It's amazing that the best way to look for new items of clothing these days is to click on a few check boxes and then scroll through endless images. Why can't you look for a "green patterned dress with a scoop neckline" and see one? Glisten is a new startup that does just that by using Computer Vision to understand and list the key aspects of the products in each photo.
You may now think that this already exists. In a way – but not helpful. Co-founder Sarah Wooders came across this when she was working on her own fashion search project on the way to MIT.
“I was hesitant to shop online and I was looking for a C-neck crop shirt and only two things came up. But when I leafed through it, it was about 20, ”she said. "I found that things were tagged in a very inconsistent way – and if the data is so rough when consumers see it, it's probably worse in the backend."
As it turns out, computer vision systems have been trained to really effectively identify features of all types of images, from identifying dog breeds to recognizing facial expressions. When it comes to fashion and other relatively complex products, they do the same: look at the picture and make a list of features with the appropriate level of confidence.
For a specific image, a kind of tag list would be created as follows:
As you can imagine, it's actually pretty useful. But it also leaves something to be desired. The system doesn't really understand what "maroon" and "sleeve" really mean, except that they are present in this picture. If you ask the system what color the shirt is, it is perplexed if you don't sort through the list manually and say these two things are colors, these are styles, these are variations of styles, and so on.
It's not difficult for a picture, but a clothing retailer may have thousands of products with a dozen pictures each and new ones every week. Do you want to be the intern assigned to copy and paste tags into sorted fields? No, and nobody else. This is the problem that Glisten solves by making the Computer Vision Engine much more context sensitive and making its output much more useful.
Here is the same image that the Glisten system may be processing:
"Our API response will actually be, the neckline is this, the color is this, the pattern is this," said Wooders.

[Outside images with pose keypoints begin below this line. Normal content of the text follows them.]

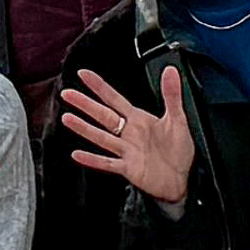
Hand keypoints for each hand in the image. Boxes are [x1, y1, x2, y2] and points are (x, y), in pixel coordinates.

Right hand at [56, 65, 194, 206]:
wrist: (183, 179)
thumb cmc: (179, 150)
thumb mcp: (178, 119)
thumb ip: (172, 95)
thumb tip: (171, 70)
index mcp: (139, 119)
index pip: (115, 99)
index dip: (99, 86)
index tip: (83, 74)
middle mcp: (129, 133)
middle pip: (103, 115)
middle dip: (85, 104)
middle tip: (67, 93)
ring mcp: (126, 151)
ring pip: (101, 137)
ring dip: (84, 128)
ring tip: (67, 118)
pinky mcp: (128, 168)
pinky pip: (107, 163)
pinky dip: (92, 159)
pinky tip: (78, 154)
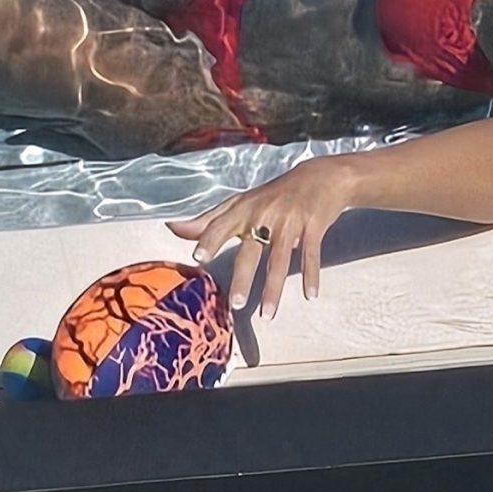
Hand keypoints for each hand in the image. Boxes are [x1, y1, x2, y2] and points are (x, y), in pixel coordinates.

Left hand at [165, 156, 355, 318]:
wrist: (320, 176)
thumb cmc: (273, 195)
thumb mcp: (241, 203)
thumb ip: (209, 220)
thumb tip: (172, 228)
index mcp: (244, 209)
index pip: (221, 225)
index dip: (210, 240)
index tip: (199, 258)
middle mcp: (265, 214)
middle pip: (251, 251)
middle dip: (243, 278)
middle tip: (235, 304)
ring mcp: (290, 220)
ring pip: (279, 259)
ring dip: (273, 288)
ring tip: (267, 314)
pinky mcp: (313, 226)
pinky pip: (310, 254)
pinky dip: (311, 275)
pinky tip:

This type of structured data is much easier to insert into a database and to be queried with certainty. Users (not necessarily consumers, as Wooders later explained) can mix and match, knowing that when they say "long sleeves" the system has actually looked at the sleeves of the garment and found that they are long.
The system has been trained in a growing library of approximately 11 million product images and descriptions, which the system analyzes using natural language processing to find out what relates to what. This gives important contextual information that prevents the model from being considered “formal” as color or “sweet” as an occasion. But you're right if you think it's just not that easy to just plug in the data and let the network figure it out.
Here's a kind of idealized version of what it looks like:
"There is a lot of ambiguity about fashion and that is definitely a problem," Wooders admitted, but far from insurmountable. “When we provide the output to our customers, we give each attribute a rating. So if it is not clear whether it is a round neckline or a round neckline, the algorithm will put a lot of emphasis on both if it works correctly. If it is not certain, there will be a lower confidence rating. Our models are trained on how people label things so that you get an average of what people think. "
The model was originally geared towards fashion and clothing in general, but with the right training data, it can also be applied to many other categories – the same algorithms could find the defining characteristics of cars, beauty products, etc. This is what it could look like for a shampoo bottle – instead of sleeves, cut and occasion, you have volume, hair type and paraben content.
Although buyers are likely to see the benefits of Glisten technology in time, the company has found that its customers are actually two steps away from the point of sale.
"Over time, we have found that the right customer is the customer who feels the pain of having unreliable product data," said Wooders. “These are mainly technology companies that work with retailers. Our first customer was a price optimization company, another one was a digital marketing company. These are pretty much beyond our expectations. "
It makes sense if you think about it. The more you know about the product, the more data you have to correlate with consumer behavior, trends, etc. Knowing that summer dresses are coming back, but knowing that 3/4 sleeve blue and green floral patterns are coming back is better.
The competition mainly consists of internal tagging teams (the manual review we set that none of us want to perform) and general computer vision algorithms that don't produce the type of structured data that Glisten uses.
Before Y Combinator Next week's demo day, the company is already seeing 5 numbers of recurring earnings per month, with the sales process limited to contacting individuals they thought would be useful. "There has been a crazy amount of sales in the past few weeks," said Wooders.
Glisten may soon be running some product search engines online, although ideally you might not even notice it – with a little luck you will find what you are looking for much easier.
(Alice Deng was originally quoted throughout this article, although it was Wooders all the time – a mistake in my notes. It has also been updated to better reflect that the system is applicable to out-of-fashion products.)